Mold is a type of biotoxin that can be found in homes and buildings that have water damage. Exposure to certain types of toxic mold can increase the risk of certain illnesses, especially among more sensitive individuals. Learn more about mold toxicity treatment, how it works, and what you can do to avoid other problems.
Understanding the Problem With Mold
The most problematic type of mold is black mold, also known as toxic mold. It produces spores that, when inhaled, can lead to severe health issues. Black mold produces mycotoxins that cause mold toxicity or poisoning. It manifests in symptoms such as nasal congestion, red and watery eyes, cough, sore throat, wheezing, sinusitis, and skin rashes.
In some individuals, particularly those who are immuno-compromised, symptoms may be more problematic. These symptoms may include:
- Fatigue and overall weakness
- General malaise
- Muscle aches, cramps, and joint pain
- Confusion and disorientation
- Difficulty concentrating
- Vertigo and lightheadedness
- Shortness of breath, even at rest
- Blurred vision
- Chronic abdominal issues such as cramps and diarrhea
When symptoms appear, these are normally the reaction of the human body’s immune system in an attempt to fight off what it perceives as a threat. To detoxify itself, the human body produces reactions that frequently result in discomfort.
How is Mold Toxicity Treatment Done?
The most important step in mold toxicity treatment is to confirm if the symptoms being experienced are indeed the result of exposure to mold. If you think your environment has toxic mold, a mold inspector can perform an ERMI (Environmental Relative Moldiness Index) text or similar. However, diagnosing a mold toxicity problem can be difficult for a medical doctor. Some of the symptoms that are associated with mold toxicity can also be caused by other biotoxins, including fungi, certain types of bacteria, and organic compounds. Fortunately, there are certain laboratory tests that can be done to confirm it.
Once the toxicity is diagnosed, the first line of defense that a doctor is likely to recommend is the removal or elimination of the cause. If your home is the source of the toxicity, you may be advised to move to another location until after the structure has been cleaned and sanitized.

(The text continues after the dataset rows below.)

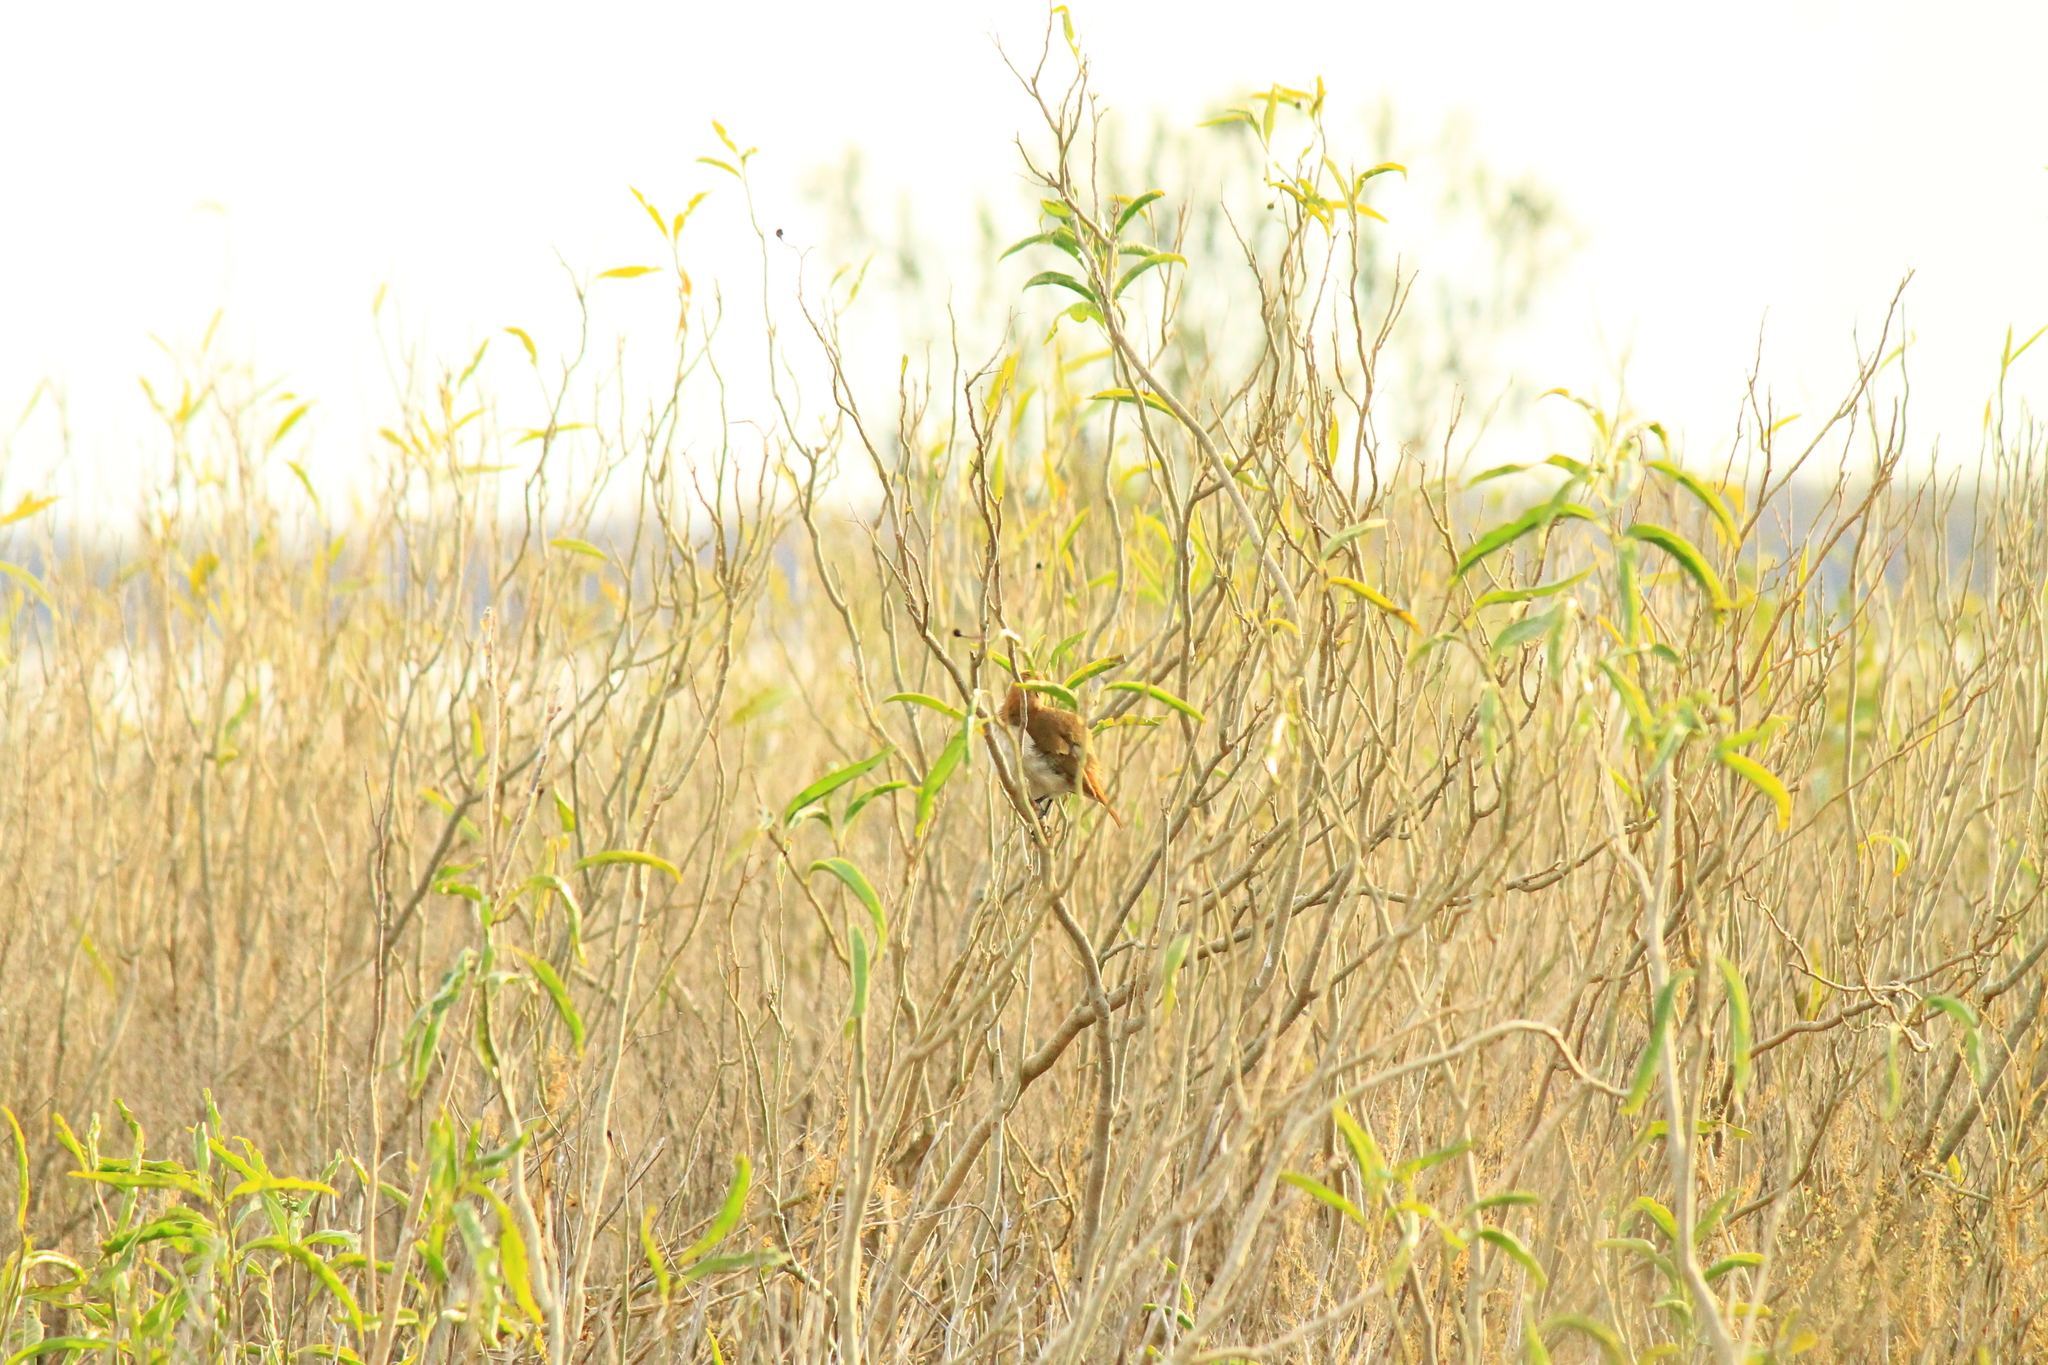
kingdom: Animalia
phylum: Chordata
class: Aves
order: Passeriformes
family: Furnariidae
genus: Furnarius
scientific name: Furnarius rufus
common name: Rufous hornero
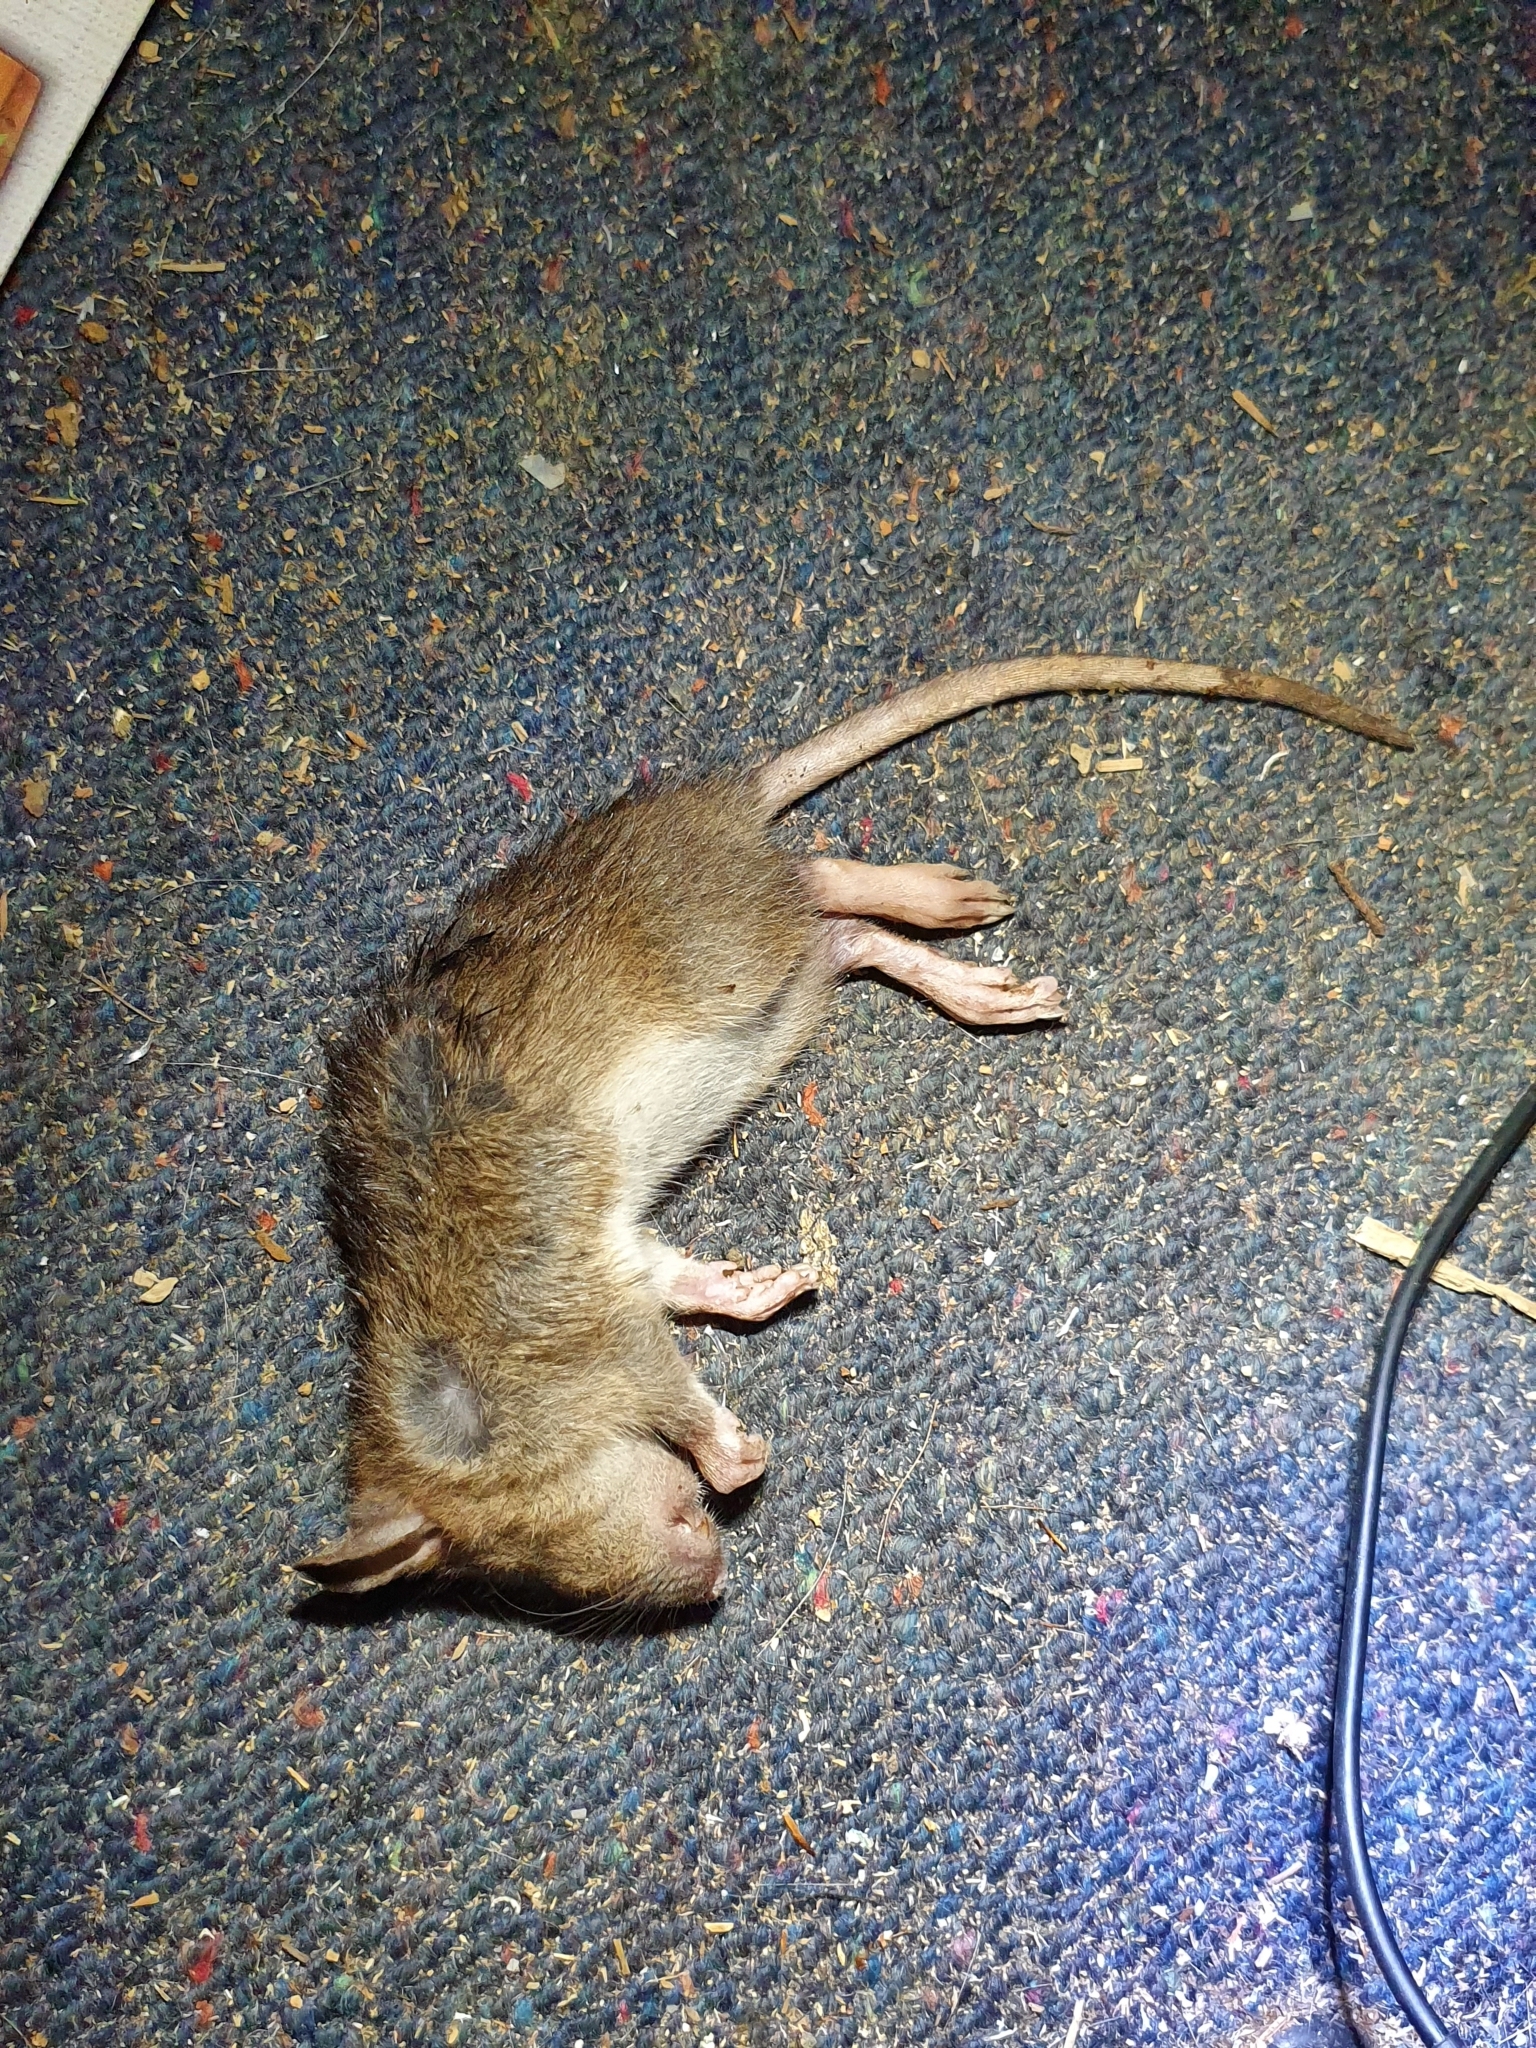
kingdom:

One of the first types of treatments that the doctor might give you is a simple nasal rinse. This is done to flush out any mold spores that may still be present in your nose. The nasal rinse is helpful if you have been exposed to the mold recently.
To combat nasal congestion, your doctor may prescribe a decongestant spray. This is usually a liquid formulation in a bottle with a pointed nozzle that you spray directly into your nostrils. Decongestants make breathing easier by causing the blood vessels in the nose to become narrower.
The doctor may also prescribe nasal corticosteroids which help reduce inflammation and antihistamines that help relieve itchiness, runny nose, and sneezing.
Preventing Future Toxicity
Any mold toxicity treatment is useless if exposure happens again. To prevent repeat exposure, it is important to eliminate all mold infestations in the home or building through thorough cleaning and disinfection. If any growth is observed thereafter, it should be treated immediately.